Ein richtiger Punkt, ein falscher. Es stimmt, dass die EU-Staaten immer mehr Macht verlieren. Daran ist aber nicht Brüssel schuld, sondern der globalisierte Kapitalismus. Brüssel ist allerdings schuld daran, dass die EU den Machtverlust nicht kompensiert. Das beste Beispiel ist die Währungsunion, wo alle Mitglieder ihre Souveränität aufgeben, aber nur wenige etwas hinzugewinnen…
5. Demokratie
My fourth principle is democratic accountability: we need to have a bigger and more significant role for national parliaments.
There is not, in my view, a single European demos.
It is national parliaments, which are, and will remain, the true source of real democratic legitimacy and accountability in the EU.
It is to the Bundestag that Angela Merkel has to answer. It is through the Greek Parliament that Antonis Samaras has to pass his Government’s austerity measures.
Stimmt, es gibt (noch) kein europäisches Volk. Eine ganze Zeitlang werden die nationalen Parlamente noch wichtiger sein als das EU-Parlament. Allerdings wird die “Souveränität” in Athen anders gelebt als in Berlin. Solange die Griechen Spar- und Reformdiktaten unterworfen sind, kann das Europaparlament das einzige demokratisch legitimierte Gegengewicht sein. Ist es aber (noch) nicht. Eine Renationalisierung bringt in dieser Lage nichts – außer vielleicht für Cameron…
Beate
23. Januar 2013 @ 21:31
Die liebe Wettbewerbsfähigkeit.
Ständig werden ‘alte’ Produkte neu konstruiert.
Das schafft Produktivitätssteigerungen in der Industrie von 3 – 4% jährlich.
Ich sehe keine neuen Silberstreifen (Produkte) am Horizont.

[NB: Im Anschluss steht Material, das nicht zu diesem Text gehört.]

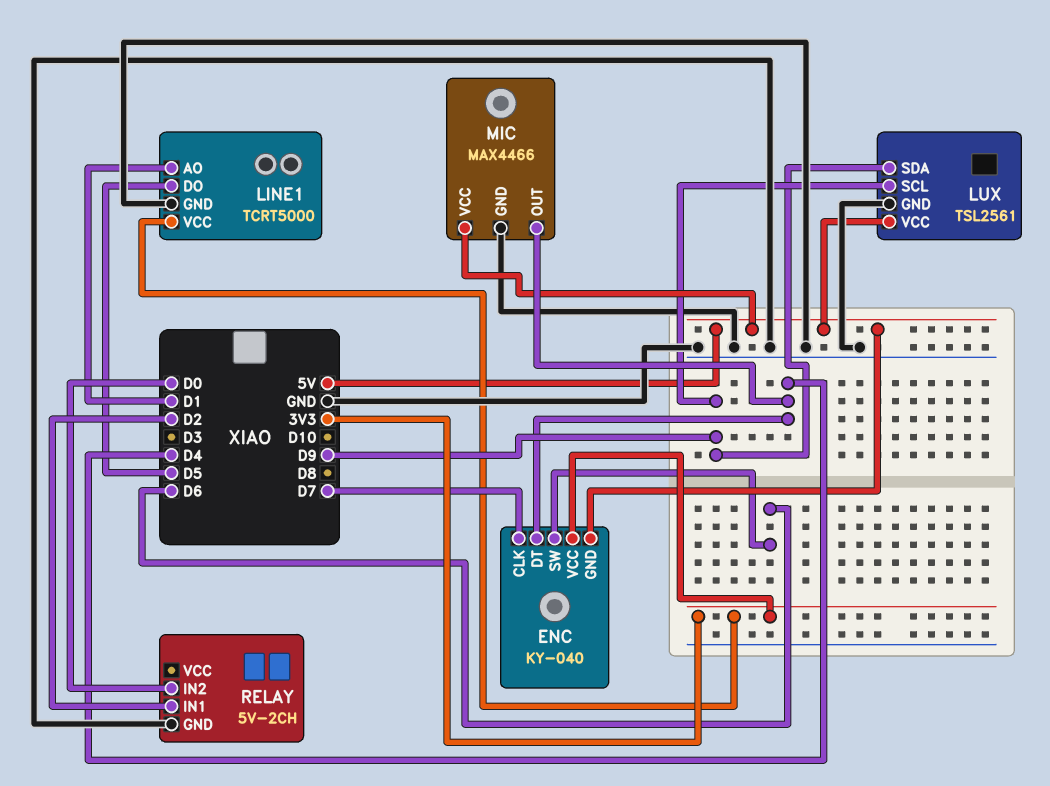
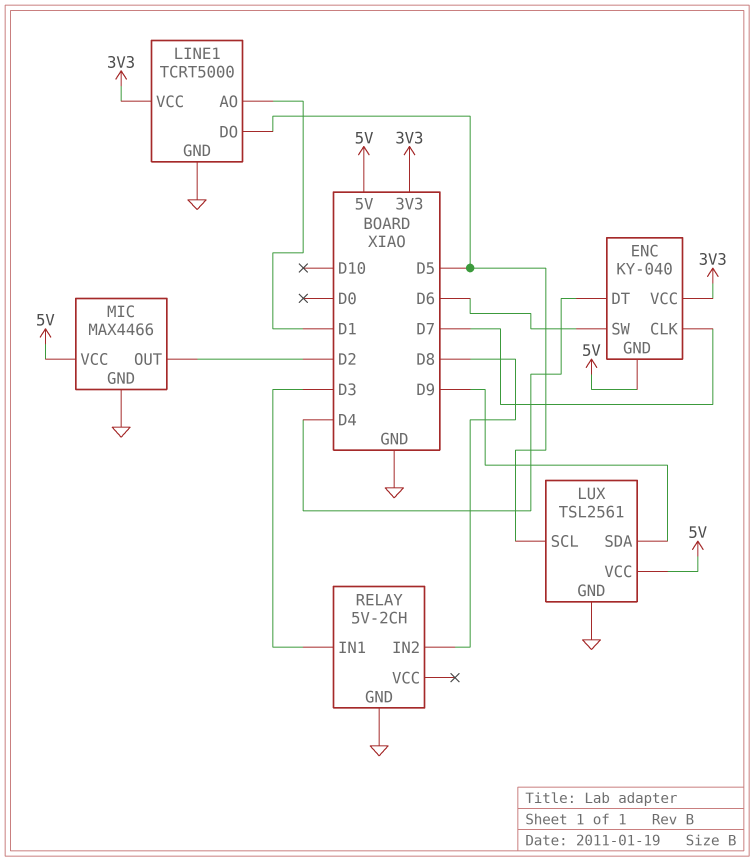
LUX pin SCL: D9 -> D5
MIC pin OUT: D4 -> D2
RELAY pin IN1: D2 -> D3
RELAY pin IN2: D0 -> D8

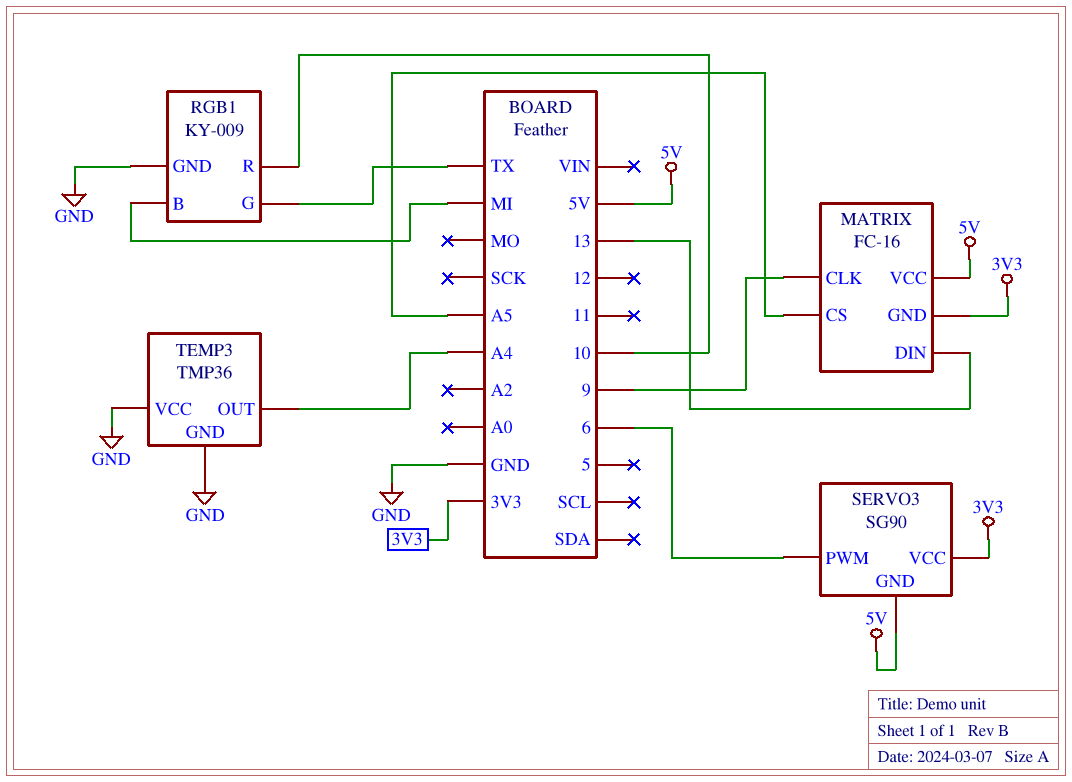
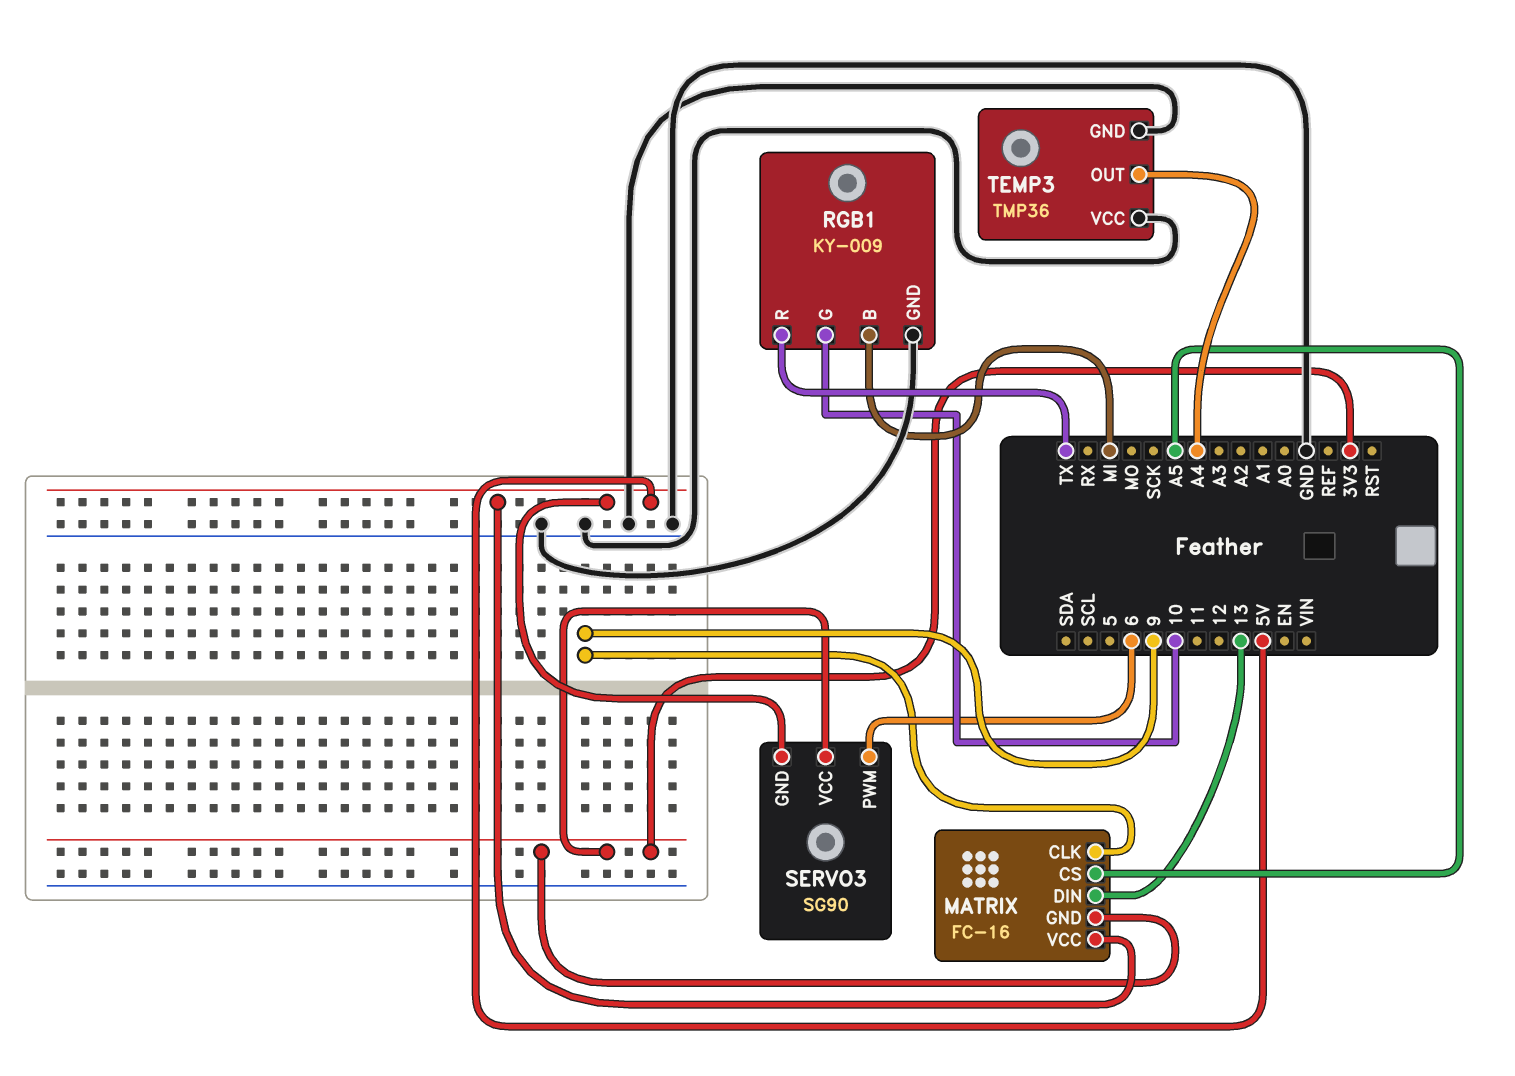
RGB1 pin G: TX -> 10
RGB1 pin R: 10 -> TX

Woher soll das Wachstum kommen?
Nur wenn die 10 Millionen Hungerlöhner in Deutschland wieder in die Wohlstandsgesellschaft reintregiert werden wird die deutsche Wirtschaft, aus sich heraus, wieder wachsen.
Ist dem deutschen Staat , z.B. den Bundestagsabgeordneten bekannt, welche Deutschen riesige Auslandsvermögen zusammenraffen vermochten.
Wie reagieren die Rentner, deren Renten seit 2004 um 10% gekürzt wurden, darauf.
Ist den Rentnern bewusst, dass die Kürzung ihrer Renten, die Bildung grosser Privatvermögen ermöglicht hat?
Johannes
23. Januar 2013 @ 19:26
Zum ersten Mal bin ich mit Ebo mehr oder weniger einer Meinung, was für ein Tag. Camron hat in vielem recht, leider stellt sich Brüssel, Berlin und Paris taub. Reformen in Brüssel, Volksabstimmungen wie für Euro-Bonds, nicht in Sicht, die Elite hat nichts gelernt und Demokratie/Eigenverantworung/Transparenz passt ja seit der Euro-Krise überhaupt nicht mehr zu Europa.